On the contrary, along with the 1526 Mohács battle that paved the way to the century-long Ottoman occupation of most of the former Hungarian Kingdom, Trianon is being regarded as a national catastrophe even under communist rule.
Hungary became formally sovereign amidst the lost war, the short-lived radical-democratic government, the equally precarious but much more egregious Bolshevik experiment of 1919, the chaotic intermezzo of local civil wars and foreign military interventions, and finally the right-wing counterrevolution and the authoritarian regime led by admiral Miklós Horthy.
Whatever you think about the Hungarian war record and the escalation of the nationality issue before and during the conflict, there is little chance that ordinary Hungarians will ever accept as fair a peace treaty that reduced the new country’s territory by two thirds, and made millions of fellow citizens of the Austro-Hungarian Monarchy second-class minorities in the successor states.
Thus, how to talk about Trianon one hundred years later, and how to frame the last century of a national history so many regard as altogether unsuccessful?

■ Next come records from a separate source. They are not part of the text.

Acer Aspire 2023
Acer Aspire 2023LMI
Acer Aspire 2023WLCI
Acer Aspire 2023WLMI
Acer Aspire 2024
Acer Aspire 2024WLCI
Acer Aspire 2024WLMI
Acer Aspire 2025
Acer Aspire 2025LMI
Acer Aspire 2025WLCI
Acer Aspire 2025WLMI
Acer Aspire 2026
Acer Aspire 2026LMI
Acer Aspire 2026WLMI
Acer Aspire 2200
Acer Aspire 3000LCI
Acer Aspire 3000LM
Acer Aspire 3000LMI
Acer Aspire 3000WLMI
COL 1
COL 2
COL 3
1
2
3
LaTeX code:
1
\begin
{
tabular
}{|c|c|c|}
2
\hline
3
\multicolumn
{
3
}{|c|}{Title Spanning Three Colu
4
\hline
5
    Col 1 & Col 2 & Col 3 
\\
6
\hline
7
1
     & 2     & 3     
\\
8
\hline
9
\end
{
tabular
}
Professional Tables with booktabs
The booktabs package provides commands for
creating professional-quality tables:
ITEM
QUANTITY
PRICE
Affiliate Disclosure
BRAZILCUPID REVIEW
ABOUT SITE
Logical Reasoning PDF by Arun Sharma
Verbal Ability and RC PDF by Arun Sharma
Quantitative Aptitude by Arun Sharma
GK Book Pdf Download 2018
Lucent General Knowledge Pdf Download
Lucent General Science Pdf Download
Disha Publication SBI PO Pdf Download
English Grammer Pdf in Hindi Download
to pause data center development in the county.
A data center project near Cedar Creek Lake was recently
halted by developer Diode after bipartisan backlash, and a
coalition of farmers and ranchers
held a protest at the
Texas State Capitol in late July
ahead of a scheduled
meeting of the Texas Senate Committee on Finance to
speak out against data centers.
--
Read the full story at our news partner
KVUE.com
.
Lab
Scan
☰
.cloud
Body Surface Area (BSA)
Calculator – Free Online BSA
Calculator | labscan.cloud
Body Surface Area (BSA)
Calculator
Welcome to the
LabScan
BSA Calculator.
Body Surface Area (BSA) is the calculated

Over the last few years, Hungarian scholars – Balázs Ablonczy, Gábor Egry, Péter Csunderlik, Pál Hatos, and Béla Bodó to name a few – have produced fine-tuned historical accounts of the social and cultural conditions that made Trianon possible. However, public memory is less influenced by lengthy books than by private emotions and induced prejudices. Viktor Orbán is nationalist and pragmatic at the same time, and masterfully plays between these tones.